- Required action -
Write out the text of the material below word for word, keeping each line as it appears.

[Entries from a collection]
________________

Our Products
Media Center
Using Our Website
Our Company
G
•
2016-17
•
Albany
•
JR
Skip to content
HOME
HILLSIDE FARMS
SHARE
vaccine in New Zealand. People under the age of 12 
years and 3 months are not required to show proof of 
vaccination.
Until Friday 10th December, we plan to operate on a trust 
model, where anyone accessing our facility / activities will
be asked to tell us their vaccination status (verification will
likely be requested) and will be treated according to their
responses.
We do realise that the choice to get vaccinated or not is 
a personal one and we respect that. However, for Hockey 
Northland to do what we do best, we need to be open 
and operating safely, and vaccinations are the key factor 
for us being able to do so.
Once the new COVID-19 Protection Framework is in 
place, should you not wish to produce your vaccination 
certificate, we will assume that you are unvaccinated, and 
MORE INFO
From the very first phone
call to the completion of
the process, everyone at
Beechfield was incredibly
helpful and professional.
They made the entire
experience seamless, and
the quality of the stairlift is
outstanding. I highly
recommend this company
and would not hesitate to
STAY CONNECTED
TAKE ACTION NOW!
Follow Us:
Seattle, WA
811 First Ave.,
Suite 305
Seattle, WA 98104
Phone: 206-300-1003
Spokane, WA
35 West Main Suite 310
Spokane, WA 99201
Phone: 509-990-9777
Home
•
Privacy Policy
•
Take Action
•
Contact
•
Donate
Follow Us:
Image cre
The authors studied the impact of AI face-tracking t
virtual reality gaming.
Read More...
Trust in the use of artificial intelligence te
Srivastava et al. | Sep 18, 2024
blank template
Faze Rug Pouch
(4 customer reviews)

________________

- Result below -
Our Products
Media Center
Using Our Website
Our Company
G
•
2016-17
•
Albany
•
JR
Skip to content
HOME
HILLSIDE FARMS
SHARE
vaccine in New Zealand. People under the age of 12 
years and 3 months are not required to show proof of 
vaccination.
Until Friday 10th December, we plan to operate on a trust 
model, where anyone accessing our facility / activities will
be asked to tell us their vaccination status (verification will
likely be requested) and will be treated according to their
responses.
We do realise that the choice to get vaccinated or not is 
a personal one and we respect that. However, for Hockey 
Northland to do what we do best, we need to be open 
and operating safely, and vaccinations are the key factor 
for us being able to do so.
Once the new COVID-19 Protection Framework is in 
place, should you not wish to produce your vaccination 
certificate, we will assume that you are unvaccinated, and 
MORE INFO
From the very first phone
call to the completion of
the process, everyone at
Beechfield was incredibly
helpful and professional.
They made the entire
experience seamless, and
the quality of the stairlift is
outstanding. I highly
recommend this company
and would not hesitate to
STAY CONNECTED
TAKE ACTION NOW!
Follow Us:
Seattle, WA
811 First Ave.,
Suite 305
Seattle, WA 98104
Phone: 206-300-1003
Spokane, WA
35 West Main Suite 310
Spokane, WA 99201
Phone: 509-990-9777
Home
•
Privacy Policy
•
Take Action
•
Contact
•
Donate
Follow Us:
Image cre
The authors studied the impact of AI face-tracking t
virtual reality gaming.
Read More...
Trust in the use of artificial intelligence te
Srivastava et al. | Sep 18, 2024
blank template
Faze Rug Pouch
(4 customer reviews)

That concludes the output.